Question: Have you experienced a season in your life where you felt like you were living out of religion instead of out of the fear of God? Were you finding fulfillment out of it, or were you still craving a deeper relationship with Jesus?
A life of religion won’t lead to spiritual growth, but Proverbs 14.25–27 says that the fear of the Lord is the fountain of life. With this in mind, how do we get back to a life filled with vibrant faith? How do we move out of ritualized religion and bring meaning back into our faith?
1. We need to stop living for ourselves and put God first daily.
Read 2 Corinthians 5.15.
When we became new creations in Christ, we were called to stop living for ourselves. Instead of focusing on our own needs, we’re called to live lives that will, first and foremost, bring glory and honor to God.
2. We need to stop trying to change from the outside in and let God change us from the inside out.
Read 2 Corinthians 5.17.
When we accept Jesus as our Savior, He begins working in our hearts first. As long as we continue to try and change ourselves, we’ll never experience Jesus’ lasting restoration and hope. If we allow Him into our hearts, He will begin the work and restoration that only He can bring about.
3. We need to stop working for God’s approval and start living from God’s approval in Christ.
Read Colossians 1.12.
Because of Jesus’ incredible sacrificial love for us, we don’t need to work to be accepted by God. Instead, Jesus’ death on the cross has already qualified us as God’s children, and we can take hold of that freedom.
4. We need to turn from dead religion to a life-giving relationship with God.

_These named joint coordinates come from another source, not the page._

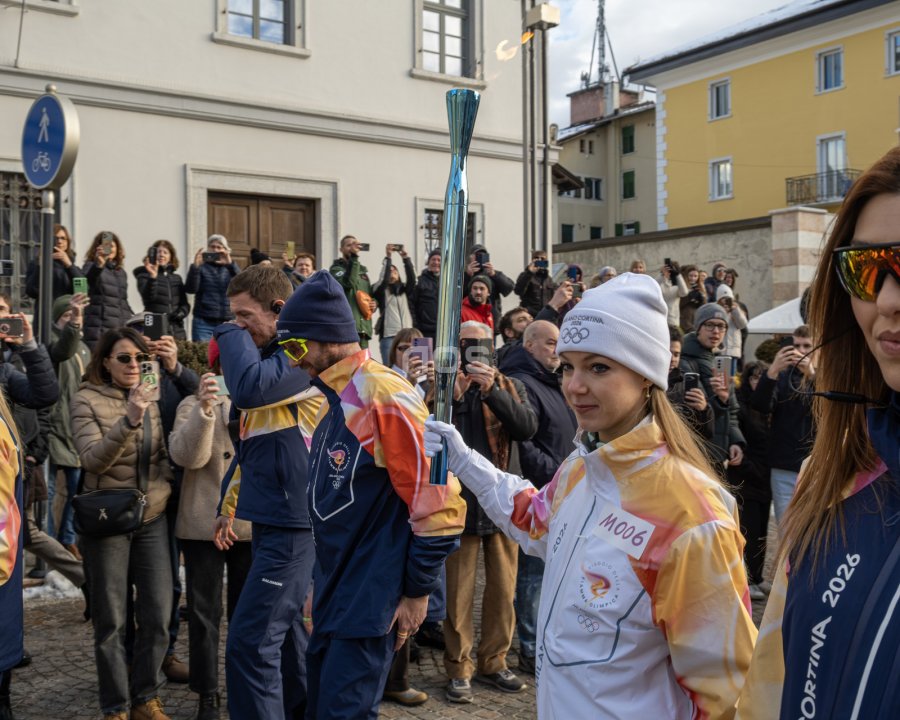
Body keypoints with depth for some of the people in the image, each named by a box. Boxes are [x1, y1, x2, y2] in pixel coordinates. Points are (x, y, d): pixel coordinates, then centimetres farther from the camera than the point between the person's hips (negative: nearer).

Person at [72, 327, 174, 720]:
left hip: (153, 518, 4)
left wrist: (166, 483, 0)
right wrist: (128, 420, -30)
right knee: (110, 620, 5)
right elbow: (93, 459, -18)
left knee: (158, 616, 7)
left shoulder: (152, 397, 6)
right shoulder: (87, 400, -6)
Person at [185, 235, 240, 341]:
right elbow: (190, 289, -8)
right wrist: (195, 266, -22)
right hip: (204, 322, -2)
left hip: (228, 322, 2)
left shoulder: (230, 268, 11)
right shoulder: (201, 267, 5)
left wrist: (231, 264, -23)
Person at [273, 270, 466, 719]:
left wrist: (417, 592, -14)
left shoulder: (385, 397, -20)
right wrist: (325, 578, 20)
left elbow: (438, 503, -21)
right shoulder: (334, 399, 10)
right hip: (335, 592, 9)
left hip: (372, 597, -9)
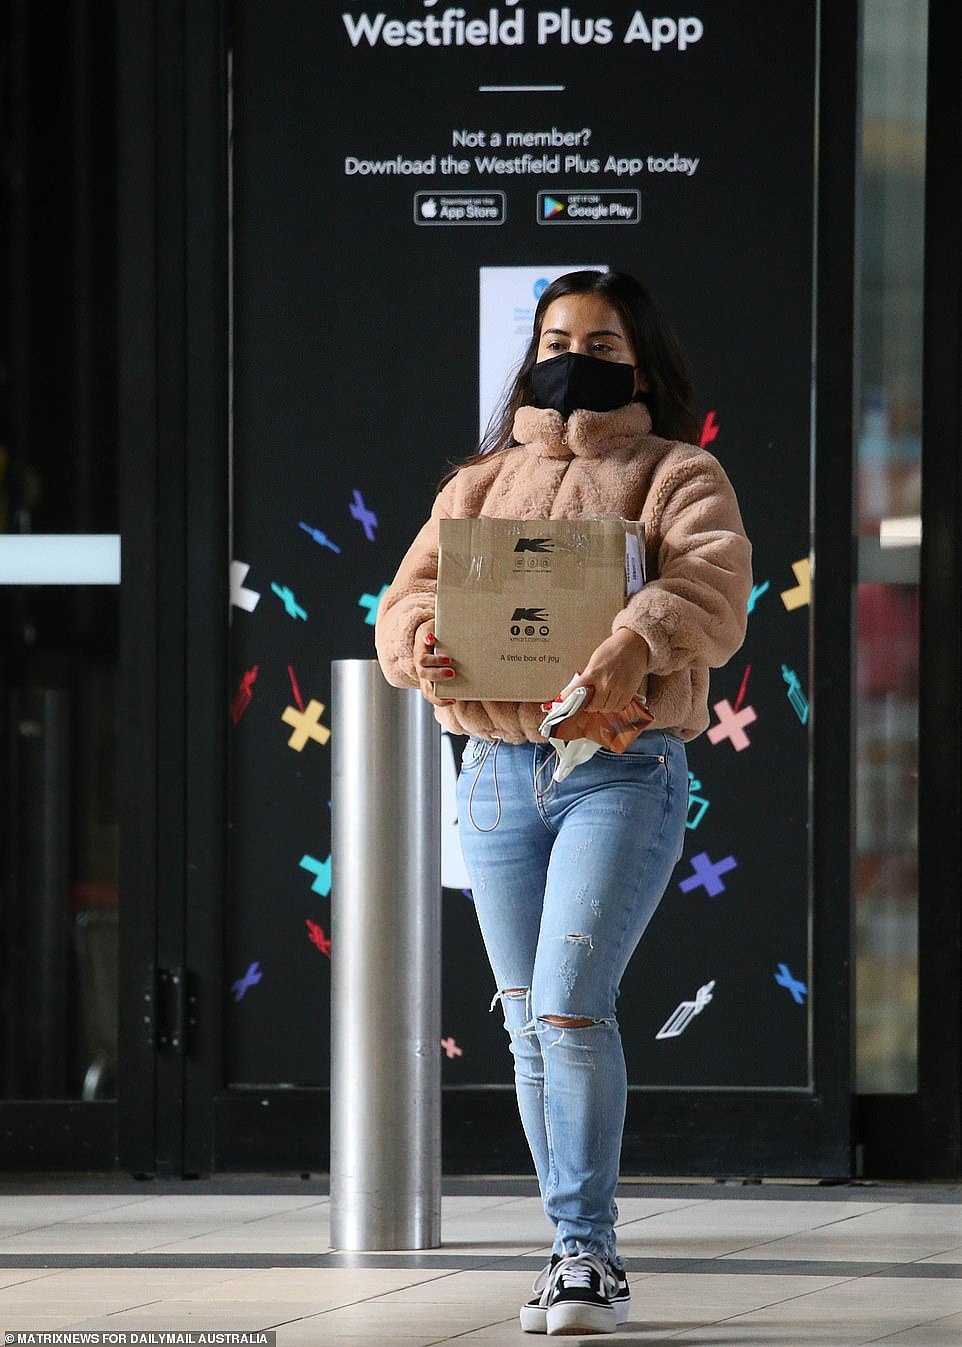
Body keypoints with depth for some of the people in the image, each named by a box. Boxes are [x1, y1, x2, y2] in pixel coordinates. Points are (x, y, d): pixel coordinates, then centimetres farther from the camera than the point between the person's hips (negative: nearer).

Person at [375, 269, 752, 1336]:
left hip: (624, 772, -5)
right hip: (497, 773, 5)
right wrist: (420, 640, -14)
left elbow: (714, 589, -11)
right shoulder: (478, 485, 19)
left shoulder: (675, 476, 6)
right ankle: (576, 1249, 15)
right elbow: (408, 599, 10)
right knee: (529, 1026, 6)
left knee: (569, 1007, -17)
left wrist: (640, 639, -32)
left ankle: (589, 1255, -13)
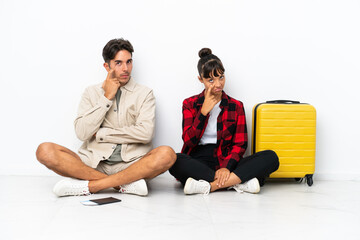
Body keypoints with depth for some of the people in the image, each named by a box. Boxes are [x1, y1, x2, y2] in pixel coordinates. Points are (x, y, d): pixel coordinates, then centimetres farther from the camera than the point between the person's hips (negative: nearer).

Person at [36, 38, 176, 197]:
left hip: (130, 163, -1)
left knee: (167, 154, -31)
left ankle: (89, 186, -27)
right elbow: (82, 133, -2)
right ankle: (125, 184, -25)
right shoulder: (92, 92, 13)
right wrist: (107, 97, -3)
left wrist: (101, 134, -4)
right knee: (45, 151, -22)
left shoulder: (144, 93, 9)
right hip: (94, 163, 1)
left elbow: (145, 133, -8)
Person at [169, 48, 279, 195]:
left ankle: (209, 186, -31)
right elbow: (189, 140, -1)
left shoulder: (236, 106, 12)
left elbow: (240, 144, 4)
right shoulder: (190, 104, 11)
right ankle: (238, 182, -30)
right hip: (197, 162, -1)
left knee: (271, 158, -23)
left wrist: (226, 167, -15)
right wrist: (204, 111, -8)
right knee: (175, 161, -37)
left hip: (225, 160, 2)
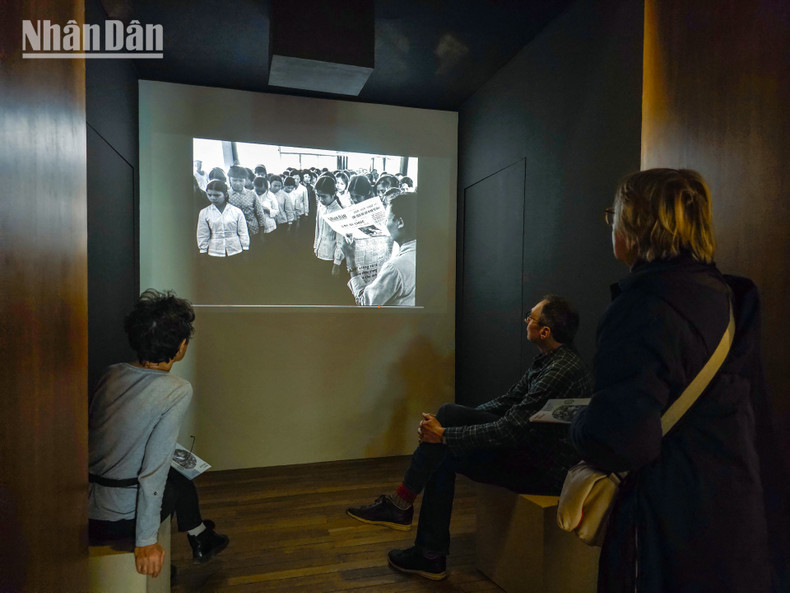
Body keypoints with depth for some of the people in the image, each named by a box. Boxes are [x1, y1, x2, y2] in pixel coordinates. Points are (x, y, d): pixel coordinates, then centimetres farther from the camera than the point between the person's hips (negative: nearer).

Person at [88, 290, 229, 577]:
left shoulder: (112, 374, -3)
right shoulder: (178, 392, -22)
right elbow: (153, 472, -24)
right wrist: (146, 541, -15)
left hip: (82, 506, 6)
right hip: (115, 522, -6)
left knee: (178, 474, 26)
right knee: (180, 482, 22)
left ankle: (201, 539, 47)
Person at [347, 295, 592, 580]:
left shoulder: (562, 371, -25)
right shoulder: (546, 360, 8)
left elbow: (512, 429, -27)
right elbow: (507, 402, 12)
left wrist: (445, 434, -21)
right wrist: (458, 421, 2)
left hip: (546, 470, -9)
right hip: (530, 447, 9)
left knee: (449, 414, -15)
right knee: (442, 458, -3)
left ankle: (400, 504, 1)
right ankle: (431, 556, 6)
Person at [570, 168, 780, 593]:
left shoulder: (643, 308, -24)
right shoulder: (725, 295, 4)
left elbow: (618, 441, -30)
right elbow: (754, 411, 14)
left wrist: (578, 427, -7)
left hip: (674, 531, -8)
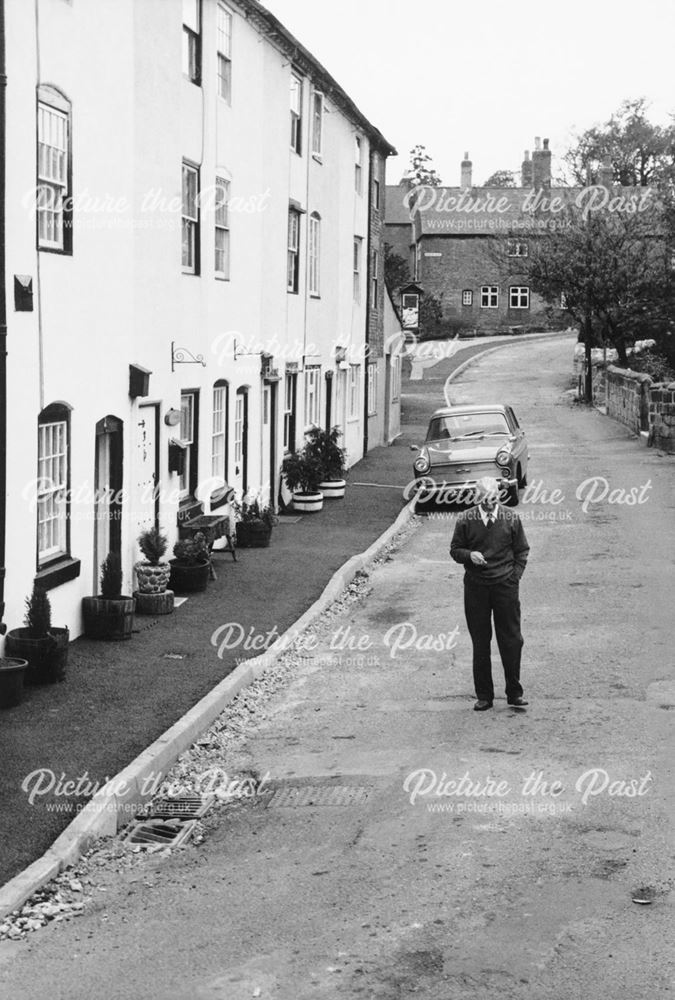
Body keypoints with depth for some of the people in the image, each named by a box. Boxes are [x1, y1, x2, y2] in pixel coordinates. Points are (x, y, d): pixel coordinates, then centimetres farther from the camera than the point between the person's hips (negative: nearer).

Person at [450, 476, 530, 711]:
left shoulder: (511, 518, 0)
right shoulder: (466, 520, -1)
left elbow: (522, 550, 8)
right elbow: (455, 550, 6)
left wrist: (515, 576, -2)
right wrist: (469, 555, -15)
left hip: (506, 586, 0)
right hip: (475, 587, 0)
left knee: (511, 641, 1)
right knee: (480, 643, 6)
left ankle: (515, 693, 12)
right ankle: (484, 696, 14)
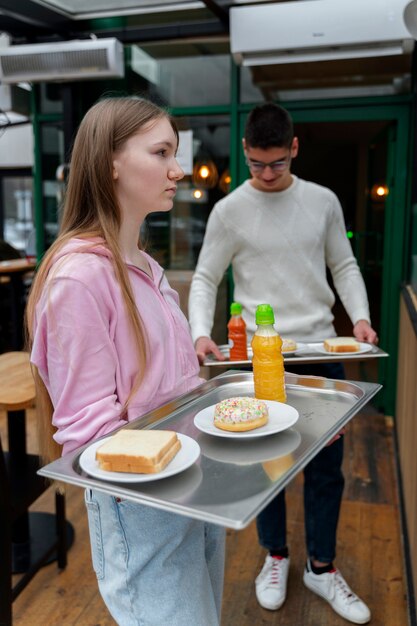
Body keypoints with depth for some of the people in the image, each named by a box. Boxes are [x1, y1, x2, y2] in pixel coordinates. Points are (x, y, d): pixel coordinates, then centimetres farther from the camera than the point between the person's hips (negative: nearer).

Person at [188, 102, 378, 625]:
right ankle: (276, 555, 35)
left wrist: (360, 316, -7)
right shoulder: (230, 211, -4)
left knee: (326, 464, 10)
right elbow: (204, 280, -2)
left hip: (322, 351, 2)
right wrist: (201, 332, -18)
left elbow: (344, 266, 9)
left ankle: (321, 567, 31)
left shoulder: (323, 201, 3)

The best way to do this is to spend some time continuously falling in love with Jesus. When we reflect on the sacrifice He made for us and all He’s done for us, the things that once seemed like something we “had to” do become things we now feel like we “get to” do. It’s a privilege to be able to spend time with God, learning from His Word and listening to His voice. As we fall in love with Jesus, we recognize all of the gifts He’s given us that we get to do.